Another book about Bob Dylan? What’s left to say, you ask? For a man who guards his privacy like all the gold at Fort Knox, what new anecdotes could be told about the greatest “song and dance man” of our time?
Another Side of Bob Dylan: A Personal History on the Road and Off the Tracksis a new memoir by former tour manager and long-time close personal friend and confidant, Victor Maymudes. Maymudes met Dylan in 1961 and spent four decades on and off the road with him. Victor passed away in 2001 after recording more than 24 hours of memories of his life. His son, Jacob Maymudes used those tapes and other material to shape and complete his father’s memoir.
Here are a few choice bits of untold Dylan trivia from the book:
Bob Dylan’s infamous motorcycle accident amounted to him “tipping over.”
While much has been made of Dylan’s motorcycle accident on July 29, 1966 near Woodstock, it has never been clear just how serious the mishap truly was. While there was some type of accident, many think Dylan used it as an excuse to get out of upcoming tour dates and to save his sanity. Maymudes, while not at the scene, states that Bob and his wife Sara were moving some belongings to a new house. Sara was driving a car and Bob was in front on his motorcycle, “…and in slow motion fell over. He was going about one mile an hour, not fast enough to sustain his balance. When he tipped over, he tried to compensate by turning the wheel sharply…He hit his head, hurt his neck and was fairly banged up from such a simple accident.” Maymudes remembrance is that “it was merely a small incident that Bob was embarrassed by and his reluctance to talk about it fed everyone else’s wild speculation.”
But wait, there’s more!
Bob Dylan once lived next door to Katherine Hepburn.
Who knew that Dylan once rented a townhouse in Manhattan’s Turtle Bay neighborhood, right next door to Katherine Hepburn?
Here’s a great note I found – in Bob’s handwriting – inviting Ms. Hepburn to his daughter’s “graduating party.” Yes, Bob was raised right!
Wait, there’s more! Maymudes claims that Bob’s bullmastiff, Brutus would use Ms. Hepburn’s flowerbeds as his own personal bathroom. Supposedly, Hepburn didn’t mind, but would simply call Victor to clean up after the pooch. Maymudes reports, “The dog could really lay some logs.”
As the Beatles got high for the first time, Bob Dylan passed out on the floor of their hotel suite.
You’ve heard about how Bob Dylan turned the Beatles on to marijuana at the time of their first meeting in August 1964? Well, that’s only part of the story, according to Maymudes. As John, Paul, George and Ringo got stoned, Bob passed out on the floor in front of them – from too much booze and not enough sleep! He missed the whole scene.

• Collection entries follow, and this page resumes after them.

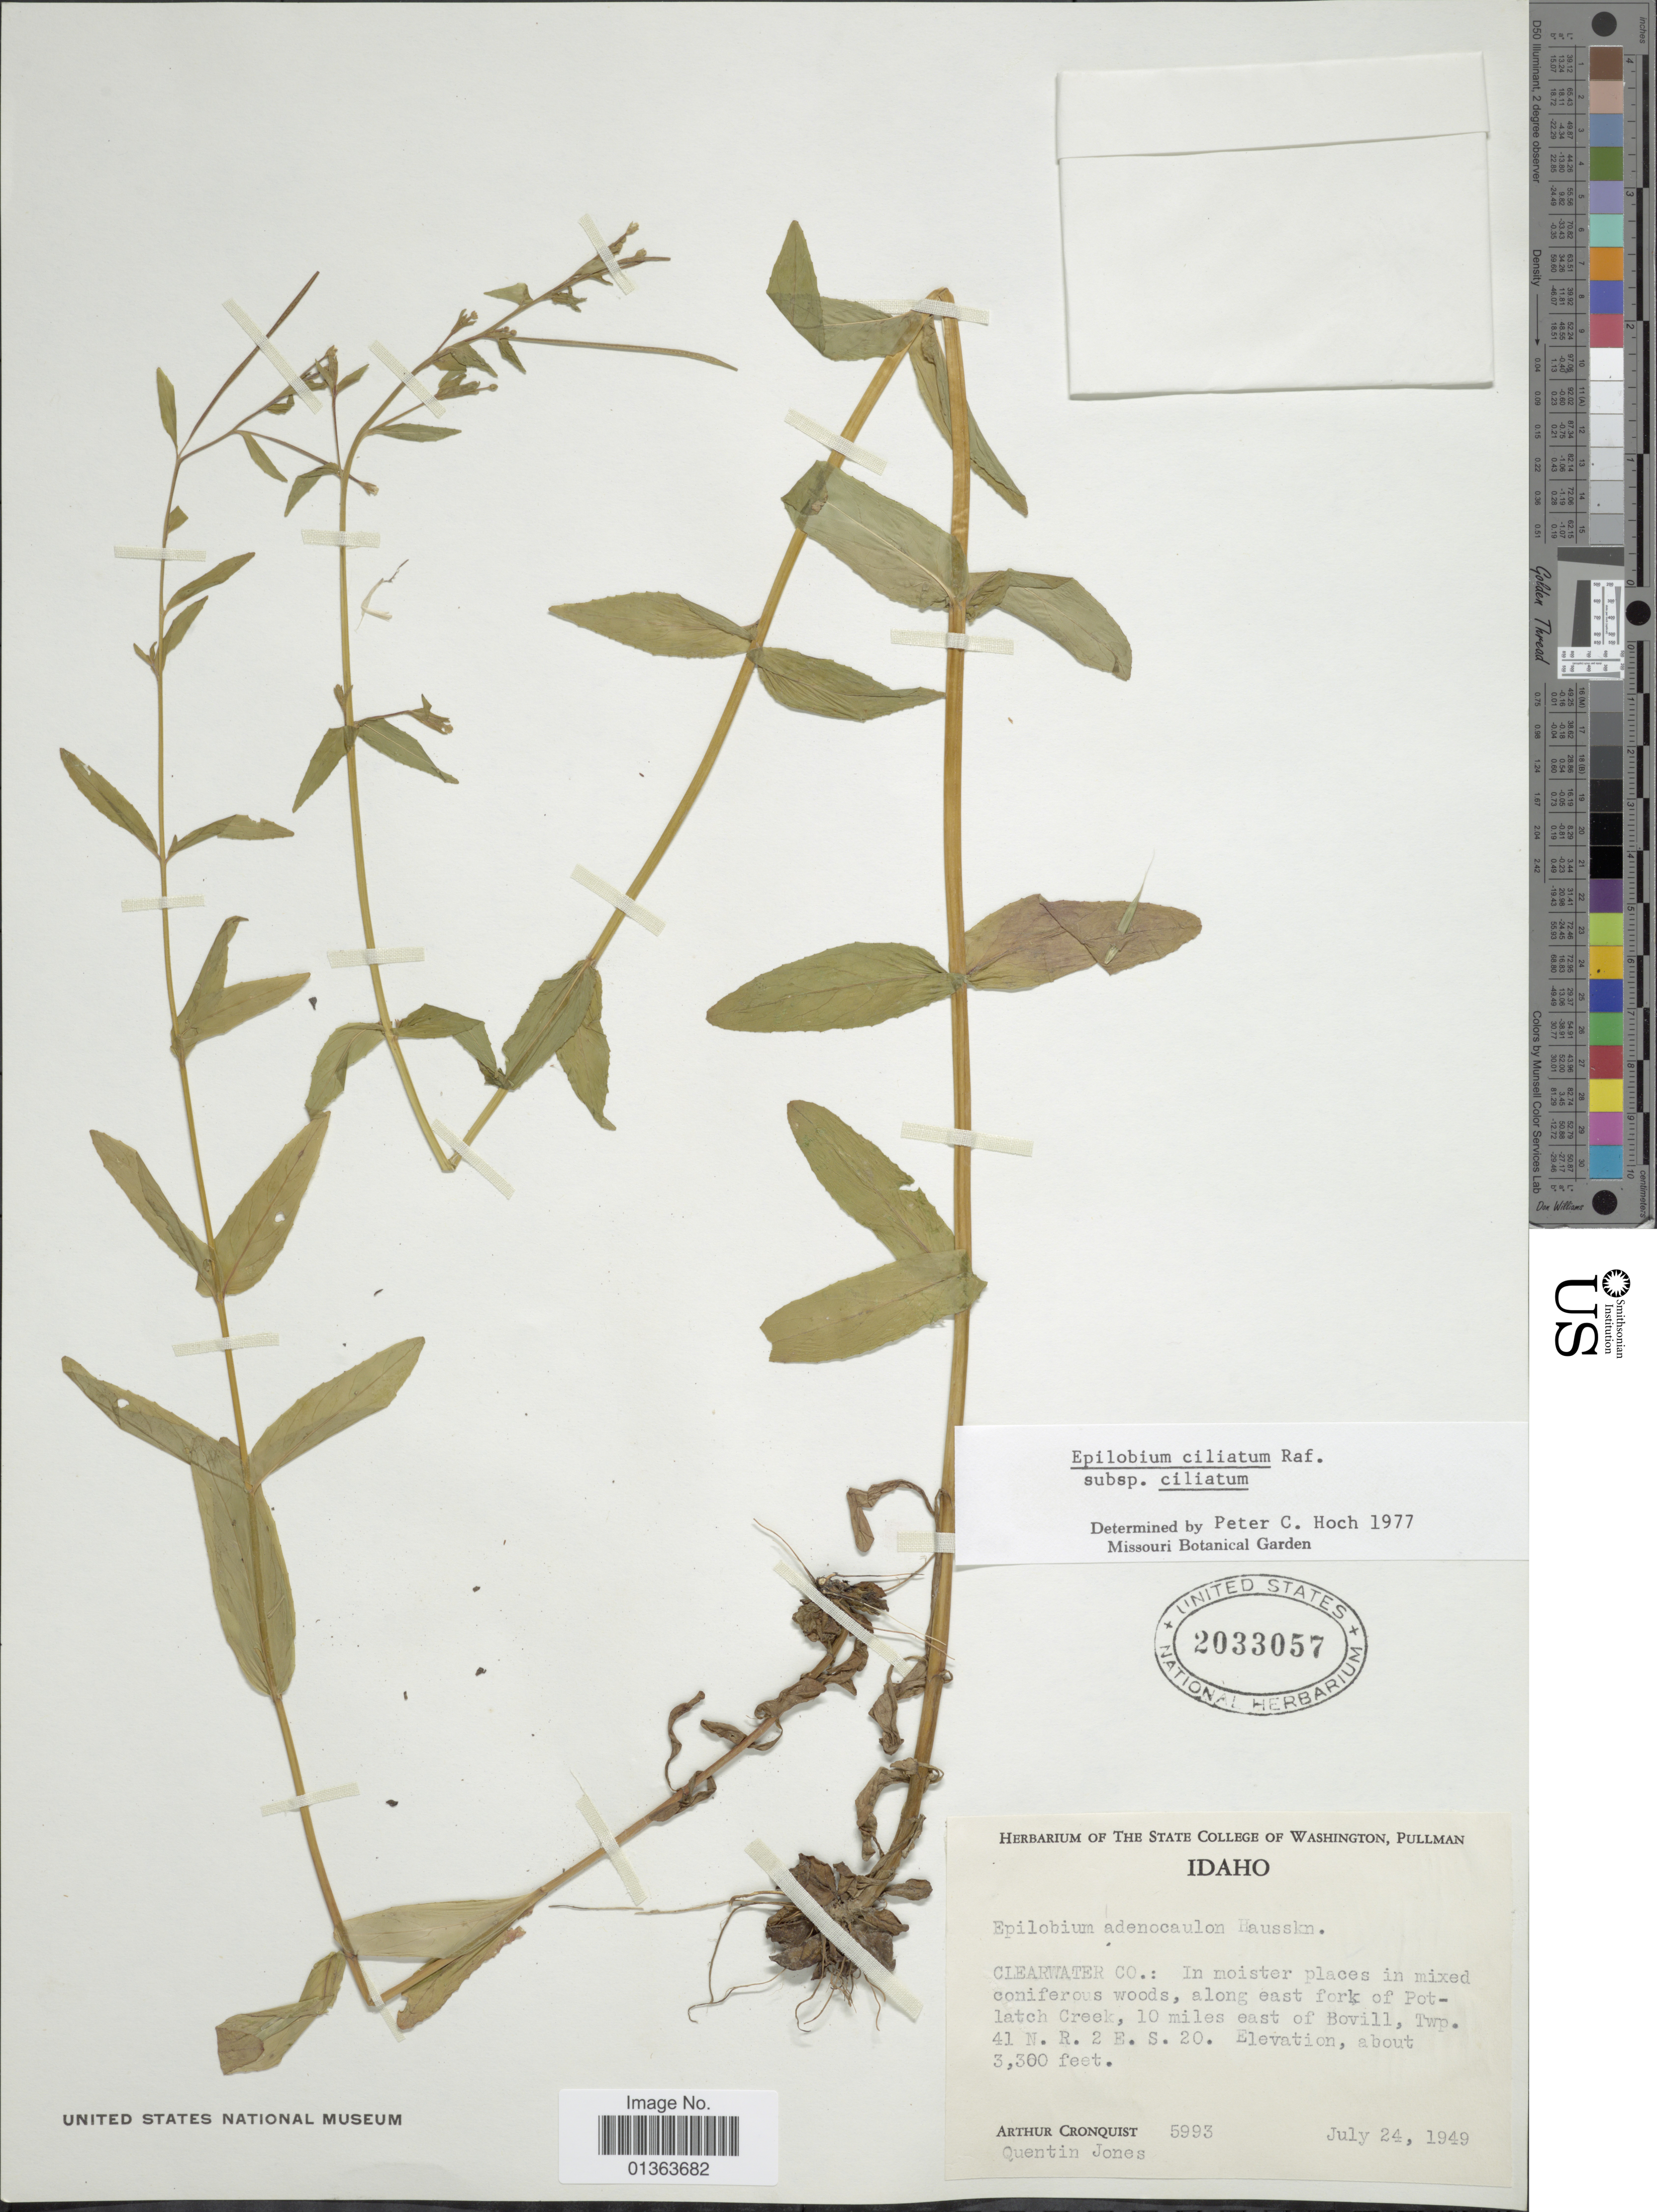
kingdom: Plantae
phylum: Tracheophyta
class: Magnoliopsida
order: Myrtales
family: Onagraceae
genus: Epilobium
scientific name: Epilobium ciliatum subsp. ciliatum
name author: Raf.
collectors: A. J. Cronquist & Q. Jones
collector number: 5993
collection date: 1949-07-24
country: United States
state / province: Idaho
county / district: Clearwater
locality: along east fork of Potlatch Creek, 10 miles east of Bovill, Twp. 41 N. R. 2 E. S. 20.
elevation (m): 1006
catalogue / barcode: US 2033057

Wait, there’s more! Maymudes claims that the Fab Four knew nothing about proper pot etiquette, hanging onto (or “bogarting”) the joint instead of taking a hit and passing it on. Maymudes kept rolling and soon each Beatle has his own marijuana cigarette. While this might be the truth, it’s not quite as fun to think about as this:
Dylan stops drinking – 1994
Maymudes describes this as “an important milestone in Bob’s life,” adding that upon quitting, Dylan didn’t “talk as much…and he didn’t laugh as loud either…Bob lost a bit of his self-esteem when he sobered up, too, became a little more introverted and less social.”
Dylan once employed former World Boxing Association Lightweight Champion Ray “Boom Boom” Mancini as his sparring partner.
Any Dylan fan worth his salt is aware of Bob’s love of boxing. From the songs “Who Killed Davey Moore” and “Hurricane” to his friendship with Muhammad Ali, Dylan has long been interested in “The Sweet Science.” In the 1990s, Dylan purchased a building in Santa Monica, CA as an investment and put Maymudes to work, designing and building what was to become the 18th Street Coffee House. Bob insisted on including a full-size boxing gym, complete with ring, accessible through a walk-in cooler door. He hired Boom-Boom Mancini to train and spar with him.
Wait, there’s more! Four days after losing his November 1982 fight with Mancini, Korean boxer Duk Koo Kim died from brain injuries. Mancini went into a deep depression and his career never recovered. Mancini – and the bout are immortalized in a song by Dylan friend, Warren Zevon. Dylan himself covered Zevon’s song only once – in Seattle in 2002.